Collection entries:
>>>

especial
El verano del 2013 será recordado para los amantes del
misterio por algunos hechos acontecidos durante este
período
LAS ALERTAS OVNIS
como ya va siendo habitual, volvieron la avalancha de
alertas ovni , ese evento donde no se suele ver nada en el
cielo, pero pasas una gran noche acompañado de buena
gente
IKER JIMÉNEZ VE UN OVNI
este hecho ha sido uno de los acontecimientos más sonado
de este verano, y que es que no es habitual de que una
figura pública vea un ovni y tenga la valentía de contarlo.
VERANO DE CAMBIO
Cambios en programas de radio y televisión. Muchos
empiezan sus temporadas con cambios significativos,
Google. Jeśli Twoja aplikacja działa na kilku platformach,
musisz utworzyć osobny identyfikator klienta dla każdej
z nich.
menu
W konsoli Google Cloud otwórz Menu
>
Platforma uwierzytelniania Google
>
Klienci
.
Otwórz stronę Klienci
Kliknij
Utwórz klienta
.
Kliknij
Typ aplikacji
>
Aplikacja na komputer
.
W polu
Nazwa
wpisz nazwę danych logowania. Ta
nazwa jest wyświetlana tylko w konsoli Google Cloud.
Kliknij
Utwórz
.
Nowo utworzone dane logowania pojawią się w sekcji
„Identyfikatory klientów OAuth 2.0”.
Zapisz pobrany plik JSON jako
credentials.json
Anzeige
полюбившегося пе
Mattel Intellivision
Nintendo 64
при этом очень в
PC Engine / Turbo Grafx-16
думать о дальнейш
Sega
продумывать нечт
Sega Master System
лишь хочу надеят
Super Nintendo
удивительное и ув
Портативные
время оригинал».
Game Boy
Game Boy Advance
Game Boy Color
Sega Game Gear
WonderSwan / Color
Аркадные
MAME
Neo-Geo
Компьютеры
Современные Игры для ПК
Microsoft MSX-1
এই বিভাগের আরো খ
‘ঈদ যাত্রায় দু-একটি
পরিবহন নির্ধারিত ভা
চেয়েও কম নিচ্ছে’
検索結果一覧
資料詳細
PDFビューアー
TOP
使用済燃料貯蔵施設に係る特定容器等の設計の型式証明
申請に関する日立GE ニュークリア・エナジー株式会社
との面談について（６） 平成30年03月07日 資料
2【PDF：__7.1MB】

<<<

Directions for this task: Quote every line of the rows above word for word, keeping the original order.

Finished exercise:
especial
El verano del 2013 será recordado para los amantes del
misterio por algunos hechos acontecidos durante este
período
LAS ALERTAS OVNIS
como ya va siendo habitual, volvieron la avalancha de
alertas ovni , ese evento donde no se suele ver nada en el
cielo, pero pasas una gran noche acompañado de buena
gente
IKER JIMÉNEZ VE UN OVNI
este hecho ha sido uno de los acontecimientos más sonado
de este verano, y que es que no es habitual de que una
figura pública vea un ovni y tenga la valentía de contarlo.
VERANO DE CAMBIO
Cambios en programas de radio y televisión. Muchos
empiezan sus temporadas con cambios significativos,
Google. Jeśli Twoja aplikacja działa na kilku platformach,
musisz utworzyć osobny identyfikator klienta dla każdej
z nich.
menu
W konsoli Google Cloud otwórz Menu
>
Platforma uwierzytelniania Google
>
Klienci
.
Otwórz stronę Klienci
Kliknij
Utwórz klienta
.
Kliknij
Typ aplikacji
>
Aplikacja na komputer
.
W polu
Nazwa
wpisz nazwę danych logowania. Ta
nazwa jest wyświetlana tylko w konsoli Google Cloud.
Kliknij
Utwórz
.
Nowo utworzone dane logowania pojawią się w sekcji
„Identyfikatory klientów OAuth 2.0”.
Zapisz pobrany plik JSON jako
credentials.json
Anzeige
полюбившегося пе
Mattel Intellivision
Nintendo 64
при этом очень в
PC Engine / Turbo Grafx-16
думать о дальнейш
Sega
продумывать нечт
Sega Master System
лишь хочу надеят
Super Nintendo
удивительное и ув
Портативные
время оригинал».
Game Boy
Game Boy Advance
Game Boy Color
Sega Game Gear
WonderSwan / Color
Аркадные
MAME
Neo-Geo
Компьютеры
Современные Игры для ПК
Microsoft MSX-1
এই বিভাগের আরো খ
‘ঈদ যাত্রায় দু-একটি
পরিবহন নির্ধারিত ভা
চেয়েও কম নিচ্ছে’
検索結果一覧
資料詳細
PDFビューアー
TOP
使用済燃料貯蔵施設に係る特定容器等の設計の型式証明
申請に関する日立GE ニュークリア・エナジー株式会社
との面談について（６） 平成30年03月07日 資料
2【PDF：__7.1MB】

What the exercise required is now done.